Sunday, July 10, 2016

New book tells story of HBCU legends of the American Football League

University of Mississippi professor and author Charles K. Ross earned his bachelor’s degree from Stillman College, an historically black college in Tuscaloosa, Alabama, before completing his graduate studies at Ohio State.

KANSAS CITY, Missouri -- Buck Buchanan, a mountain of a man, was at the top of his class in 1963.

The star defensive tackle from Grambling State was selected No. 1 overall in the American Football League draft that year by the Kansas City Chiefs. He became the first black player from any college — HBCU or predominantly white — to accomplish that feat.

Buchanan, 6-foot-7, 245 pounds at the time, captured the eye of progressive Chiefs owner Lamar Hunt and head coach Hank Stram during a time when selecting players from HBCUs that high in a draft was a foreign concept.

But this was the fledgling AFL — the new kid with new ideas on the new block that went toe-to-toe with the more traditional and staid NFL. The year 1963 was a bellwether time in U.S. history.

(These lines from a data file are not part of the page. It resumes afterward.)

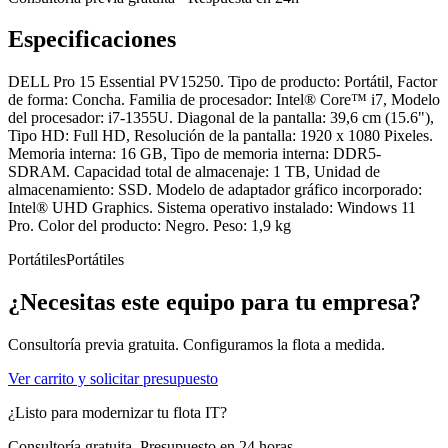
Especificaciones
DELL Pro 15 Essential PV15250. Tipo de producto: Portátil, Factor
de forma: Concha. Familia de procesador: Intel® Core™ i7, Modelo
del procesador: i7-1355U. Diagonal de la pantalla: 39,6 cm (15.6"),
Tipo HD: Full HD, Resolución de la pantalla: 1920 x 1080 Pixeles.
Memoria interna: 16 GB, Tipo de memoria interna: DDR5-
SDRAM. Capacidad total de almacenaje: 1 TB, Unidad de
almacenamiento: SSD. Modelo de adaptador gráfico incorporado:
Intel® UHD Graphics. Sistema operativo instalado: Windows 11
Pro. Color del producto: Negro. Peso: 1,9 kg
Portátiles
Portátiles
¿Necesitas este equipo para tu empresa?
Consultoría previa gratuita. Configuramos la flota a medida.
Ver carrito y solicitar presupuesto
¿Listo para modernizar tu flota IT?
Consultoría gratuita. Presupuesto en 24 horas.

President John F. Kennedy was assassinated that year in Dallas. A volatile climate of national racial issues was on the frontburner — from Dr. Martin Luther King Jr.’s iconic March on Washington to the assassination of highly respected NAACP leader Medgar Evers to the four black girls killed in the horrific church bombing in Birmingham, Alabama. Civil rights marches, especially in the South, were as common as hit records from Motown.